Background: Abiraterone acetate (ABI) is associated not only with a significant survival advantage in both chemotherapy-naive and -treated patients with metastatic castration-resistant prostate cancer (mCRPC), but also with a reduced pain from skeletal metastases, a delay in time to development of Skeletal Related Events (SREs) and in radiological skeletal progression. These bone benefits may be related to a direct effect on prostate cancer cells in bone or to a specific mechanism directed to bone microenvironment. To test this hypothesis we have designed an in vitro study aimed to evaluate a potential direct effect of ABI on human primary osteoclasts/osteoblasts (OCL/OBL) cultured with/without steroids.
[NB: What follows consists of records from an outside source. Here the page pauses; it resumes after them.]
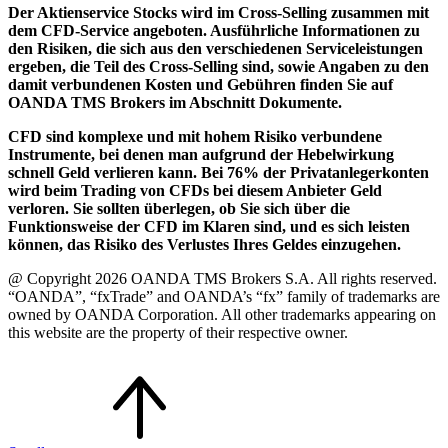
Der Aktienservice Stocks wird im Cross-Selling zusammen mit
dem CFD-Service angeboten. Ausführliche Informationen zu
den Risiken, die sich aus den verschiedenen Serviceleistungen
ergeben, die Teil des Cross-Selling sind, sowie Angaben zu den
damit verbundenen Kosten und Gebühren finden Sie auf
OANDA TMS Brokers im Abschnitt Dokumente.
CFD sind komplexe und mit hohem Risiko verbundene
Instrumente, bei denen man aufgrund der Hebelwirkung
schnell Geld verlieren kann. Bei 76% der Privatanlegerkonten
wird beim Trading von CFDs bei diesem Anbieter Geld
verloren. Sie sollten überlegen, ob Sie sich über die
Funktionsweise der CFD im Klaren sind, und es sich leisten
können, das Risiko des Verlustes Ihres Geldes einzugehen.
@ Copyright 2026 OANDA TMS Brokers S.A. All rights reserved.
“OANDA”, “fxTrade” and OANDA’s “fx” family of trademarks are
owned by OANDA Corporation. All other trademarks appearing on
this website are the property of their respective owner.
Methods: Primary OCL were differentiated from human monocyte; primary OBL were obtained from mesenchymal stem cells. OCL differentiation and activity were evaluated by TRAP and Bone Resorption assays; OBL differentiation was analysed by ALP and Alizarin Red assays.
Results: Our results showed that non-cytotoxic doses of ABI (5 μM/10 μM) have a statistically significant inhibitory effect on OCL differentiation (P<0.001) and bone resorption activity (P<0.001) with or without steroids. Moreover, we found that ABI down-modulated the expression of OCL marker genes: TRAP (P<0.001), CATHEPSIN K (P<0.001), METALLOPROTEINASE-9 (P=0.001). Furthermore ABI strongly promoted OBL differentiation (P=0.02) and increased bone matrix deposition (P=0.014) in presence/absence of steroids. Finally ABI showed a significant up-regulation of OBL specific genes ALP (P=0.015) and OSTEOCALCIN (P=0.034). The reduction of CATHEPSIN K levels and the increase of OSTEOCALCIN expression were confirmed by western blot.
Conclusions: Overall, these findings represent the first evidence of a novel biological mechanism of ABI consisting in a direct bone anabolic and an anti-resorptive activity. These data may explain, together with the known antitumoural effect on CRPC cells, the high efficacy of ABI treatment in improving multiple skeletal disease specific clinical endpoints (time to SRE, bone rPFS, pain from bone metastases).
Disclosure: The authors declared no competing interests.